**DOCUMENT EXTRACT**
☆ ☆ ☆ ☆
Stay tuned, as we're tooling up to release these as a product. They'll come in a package of 3:
- Angled (7000 series aerospace grade aluminum): to solve tonearm height problems.
- "Flat" (light and heavy): to tune tonearm mass. The light shim will be 7000-series aluminum, and the heavy one will be marine brass.
You don't know when you'll need these, so having them in your toolbox, will come in handy.
We modeled these in our CAD program, and the light shims (angled and "flat") will weigh about 4 grams and the brass version will weigh about 8 grams.
Straight and angled shims can be combined for mass-tuning flexibility.
The production versions will have a 1.5 degree angle. For any smaller angle, you wouldn't need it. If a larger angle is required, your cartridge is likely out of spec.
A note about the prototype
There's a bit of "false precision" in the angular dimensions shown here, so consider these 3-decimal dimensions to be approximate.
There wasn't much point in changing our CAD software drawing defaults for this exercise.
To draw the reference lines and measure the angles, we imported the photos into our CAD software and "traced" the lines.
We did our best to eliminate parallax in the photos, but a bit remains, and with it, a bit of uncertainty.
Teach a Man to Fish
While the concept of angled shims is by no means revolutionary, we felt obligated to point out its efficacy in this particular application.
It's important to point out the importance of energy transfer and material interfaces. Cartridge designers take this very seriously, and one key assumption they make (and condition they test for), is the headshell material - whether it be removable, or integral with the arm wand.
The vast majority are aircraft grade aluminum, although there are some exceptions (stainless, wood, carbon fiber).
Change the cartridge interface and you have altered the cartridge design.
This may sound overblown, but every time we've made a radical departure in material interfaces, the sound has changed - whether it be a headshell shim, an armboard material, or a layer in our platters.
☆ ☆ ☆ ☆
**DATA TO EXAMINE**
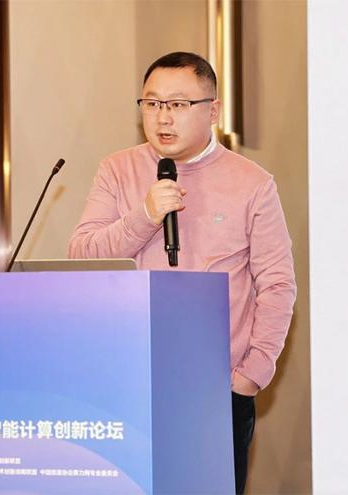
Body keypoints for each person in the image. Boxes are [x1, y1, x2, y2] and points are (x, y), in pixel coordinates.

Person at [68, 51, 296, 494]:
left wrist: (252, 373)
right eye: (152, 103)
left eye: (178, 104)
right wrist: (144, 216)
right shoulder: (117, 170)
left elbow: (277, 284)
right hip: (125, 376)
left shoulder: (252, 182)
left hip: (215, 389)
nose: (162, 117)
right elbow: (81, 255)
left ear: (212, 111)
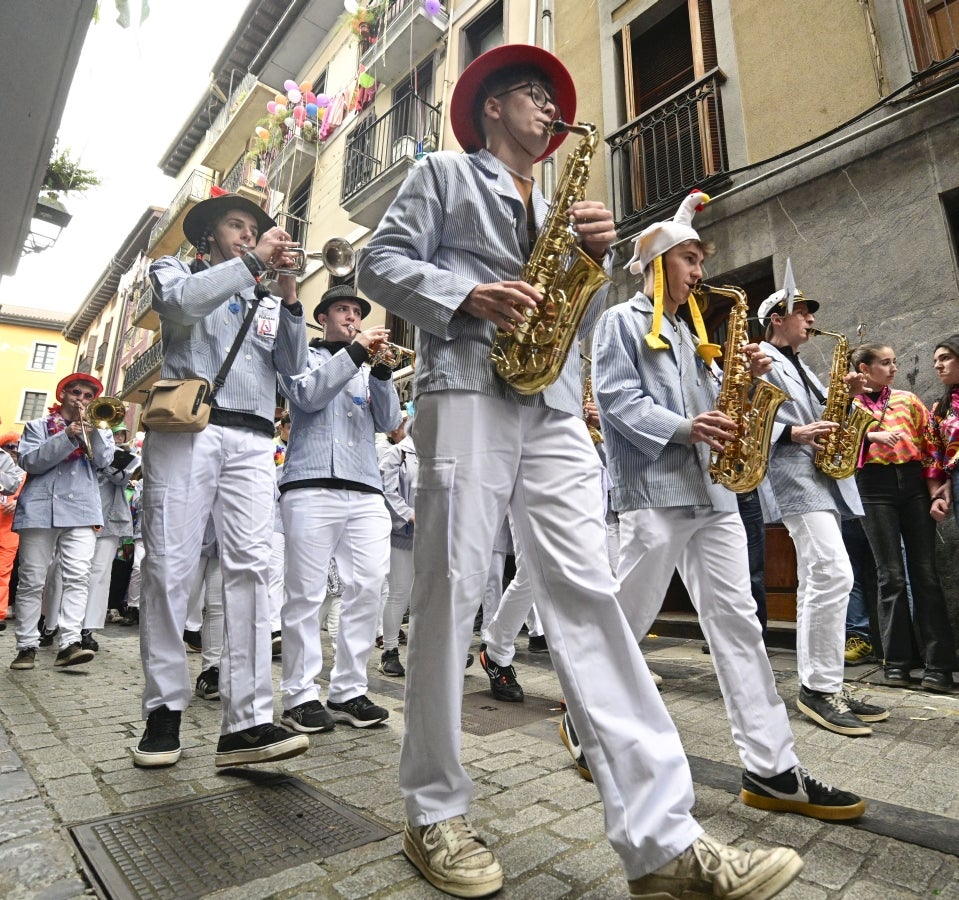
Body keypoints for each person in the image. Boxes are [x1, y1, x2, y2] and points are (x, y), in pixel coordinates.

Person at [357, 43, 803, 900]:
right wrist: (465, 296)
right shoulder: (444, 176)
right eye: (533, 95)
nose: (549, 112)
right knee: (450, 587)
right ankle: (433, 811)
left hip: (554, 402)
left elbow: (567, 310)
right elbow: (378, 264)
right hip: (465, 383)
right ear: (492, 106)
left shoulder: (562, 203)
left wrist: (593, 263)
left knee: (589, 596)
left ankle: (661, 840)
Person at [591, 191, 866, 820]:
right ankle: (589, 723)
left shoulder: (693, 337)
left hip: (713, 495)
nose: (698, 271)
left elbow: (725, 413)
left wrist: (742, 378)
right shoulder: (621, 323)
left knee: (740, 626)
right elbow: (618, 402)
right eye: (689, 259)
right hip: (656, 495)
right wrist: (690, 427)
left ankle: (773, 768)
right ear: (659, 263)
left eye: (698, 260)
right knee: (626, 621)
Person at [132, 191, 309, 769]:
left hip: (255, 438)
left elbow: (293, 367)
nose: (249, 234)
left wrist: (287, 297)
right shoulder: (176, 269)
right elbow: (181, 307)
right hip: (188, 430)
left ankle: (248, 721)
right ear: (209, 234)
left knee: (254, 571)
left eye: (255, 229)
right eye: (238, 225)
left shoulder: (261, 291)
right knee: (168, 566)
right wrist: (252, 264)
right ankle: (164, 709)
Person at [757, 280, 884, 735]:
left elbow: (823, 413)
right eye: (802, 312)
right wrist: (789, 434)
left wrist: (846, 396)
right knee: (832, 573)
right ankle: (818, 688)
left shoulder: (802, 366)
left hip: (822, 476)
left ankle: (825, 683)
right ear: (777, 318)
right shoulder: (760, 357)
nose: (811, 319)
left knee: (822, 576)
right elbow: (745, 412)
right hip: (794, 474)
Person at [277, 285, 401, 732]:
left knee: (368, 587)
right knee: (306, 594)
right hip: (310, 485)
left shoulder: (369, 370)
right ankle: (299, 694)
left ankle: (349, 689)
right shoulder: (304, 358)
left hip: (366, 488)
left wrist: (383, 374)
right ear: (323, 317)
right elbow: (307, 397)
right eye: (342, 310)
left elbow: (389, 424)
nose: (351, 316)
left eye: (356, 311)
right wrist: (354, 353)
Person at [850, 343, 956, 691]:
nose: (893, 368)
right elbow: (839, 446)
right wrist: (869, 437)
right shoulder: (849, 404)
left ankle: (938, 665)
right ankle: (896, 663)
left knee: (925, 573)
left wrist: (934, 492)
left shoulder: (909, 400)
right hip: (872, 485)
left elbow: (930, 446)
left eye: (895, 362)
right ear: (864, 369)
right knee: (890, 576)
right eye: (885, 363)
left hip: (913, 484)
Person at [10, 374, 114, 670]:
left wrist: (92, 434)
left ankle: (69, 642)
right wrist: (67, 435)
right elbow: (31, 462)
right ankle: (26, 645)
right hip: (40, 510)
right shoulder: (38, 427)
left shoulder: (101, 429)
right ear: (63, 394)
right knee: (32, 580)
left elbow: (104, 462)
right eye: (76, 392)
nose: (81, 398)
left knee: (79, 576)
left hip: (81, 510)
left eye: (88, 395)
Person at [931, 334, 959, 530]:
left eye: (945, 358)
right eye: (935, 361)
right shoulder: (941, 408)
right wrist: (949, 480)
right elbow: (939, 451)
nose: (937, 366)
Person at [0, 431, 25, 631]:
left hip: (10, 528)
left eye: (17, 446)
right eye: (9, 446)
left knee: (3, 571)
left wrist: (18, 503)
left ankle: (0, 613)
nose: (13, 451)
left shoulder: (26, 471)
☆ ☆ ☆ ☆
**PROBLEMS AND TASKS**
- 1) List every headshell material named in the headshell shim text.
- 2) In the headshell shim text, what will the brass shim weigh?
The records have no connection to the headshell shim text.

**ANSWERS TO THE EXERCISES**
- 1) Aircraft grade aluminum, stainless, wood, carbon fiber

- 2) About 8 grams.